La nécessité de faire face à la crise climatique exige tout de nous, de tous les côtés : elle nécessite une action immédiate et substantielle, des barricades aux salles de réunion. Et les protestations peuvent changer les cœurs et les esprits ; le simple fait de regarder la grève scolaire contre le climat a fait de moi un défenseur de l’action climatique.

Peu de temps après que j’ai écrit l’avis, le gouvernement de l’État a promulgué des lois avec de lourdes amendes et des peines de prison importantes qui ciblaient directement Blockade Australia. Pour le dire gentiment, j’ai été choqué : je ne suis pas encore convaincu que le pays appelle à de nouvelles lois pour résoudre les protestations politiques.

Et n’oublions pas un instant que les personnes qui luttent pour l’action climatique sont harcelées, emprisonnées et même tuées partout dans le monde.

La police a déjà eu la possibilité d’arrêter des personnes pour des activités dans lesquelles le blocus australien avait été impliqué.

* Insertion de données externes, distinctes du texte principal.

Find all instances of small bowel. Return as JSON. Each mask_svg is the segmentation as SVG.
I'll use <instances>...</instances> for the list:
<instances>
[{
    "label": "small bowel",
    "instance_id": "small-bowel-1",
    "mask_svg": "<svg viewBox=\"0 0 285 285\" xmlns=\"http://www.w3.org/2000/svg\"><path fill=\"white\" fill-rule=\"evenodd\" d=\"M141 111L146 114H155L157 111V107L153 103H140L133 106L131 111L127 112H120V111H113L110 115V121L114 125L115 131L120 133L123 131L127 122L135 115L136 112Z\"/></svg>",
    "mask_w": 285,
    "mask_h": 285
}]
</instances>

Et, comme l’a dit l’avocat des droits de l’homme Greg Barnes, “les personnes qui participent aux manifestations sont généralement heureuses de risquer une peine d’emprisonnement ou de lourdes amendes parce qu’elles sont motivées par une cause.

Week-end australien

Pressés de condamner ces manifestants, on oublie souvent la raison pour laquelle ils sont motivés. À savoir, nous devons arrêter de brûler des combustibles fossiles afin d’avoir une réelle chance de maintenir le réchauffement climatique à moins de 1,5 %. Parce que vivre dans ce pays de 2% ou plus signifie des incendies extrêmes, des inondations, des sécheresses, moins de paix, moins de détroit de Torres, moins d’animaux, beaucoup moins d’espace habitable et beaucoup moins de plaisir pour tout le monde.

Bien que nous puissions remettre en question leurs tactiques, je pense que les manifestants réagissent en fait de manière assez rationnelle non seulement à la science, mais aussi aux terribles tactiques de déni et de retard de ceux qui ont le plus grand pouvoir et la plus grande responsabilité de faire face à la crise climatique. les raisons à cela.

Bien que la grande majorité d’entre nous vivons dans un certain déni de l’état de la planète, ces manifestants ne le font manifestement pas. Et même si je crains que ce non-refus ne soit pas tenable sur le long terme, il est tout à fait admirable.

Des défenseurs du climat encore plus conservateurs (y compris moi-même) comprennent la peur, la colère, la frustration et la tristesse qui animent ces militants. Il y a des moments où je lis sur la fonte du pergélisol ou la quantité de CO2 déjà dans nos océans et je ressens le désir irrésistible de bloquer le tunnel du port.

Ça passe, mais ça revient toujours : c’est la panique et le désordre.

Comment puis-je gérer cela ? Eh bien, je fais des activités qui créent un espoir actif. J’essaie de collecter des fonds, d’aider le groupe climatique, de faire du bénévolat et de réutiliser mes enfants sans effort. voter.

Si mon ton ici semble ambivalent, c’est ce que je ressens. Les activités de ces manifestants ne doivent pas être condamnées, mais elles ne doivent pas être soutenues sans réserve.

En effet, une chose m’empêche de rejoindre Blockade Australia (enfin, ça et ça je n’aime pas trop).

Je crois toujours qu’il faut interférer avec la persuasion. Les manifestants estiment que leur objectif n’est pas de convaincre mais de démanteler le système qui gère le changement climatique. Que le temps de la persuasion est révolu et que les tactiques habituelles de plaidoyer ont échoué.

Et pourtant, je pense (en fait, je le sais) que nous commençons seulement à trouver la meilleure façon de convaincre les différents groupes cibles que l’action climatique est non seulement importante et urgente, mais qu’elle leur sera bénéfique, ainsi qu’à leurs communautés, dès maintenant, pas dans le futur lointain. .

Le résultat de la dernière élection était en partie dû aux innombrables petites campagnes menées par les communautés à travers le pays pour le revendiquer. J’ai vu dans mes recherches que cette approche fonctionnait. Cela a changé les votes, cela a changé le parlement et, espérons-le, le pays.

Il y avait beaucoup de gens dans la circulation cette semaine qui ont voté pour le climat lors des dernières élections. Nous devons leur permettre d’accéder le plus rapidement possible à la garde d’enfants, au travail et aux médecins, car ce sont des alliés à vaincre, pas des cibles à perturber.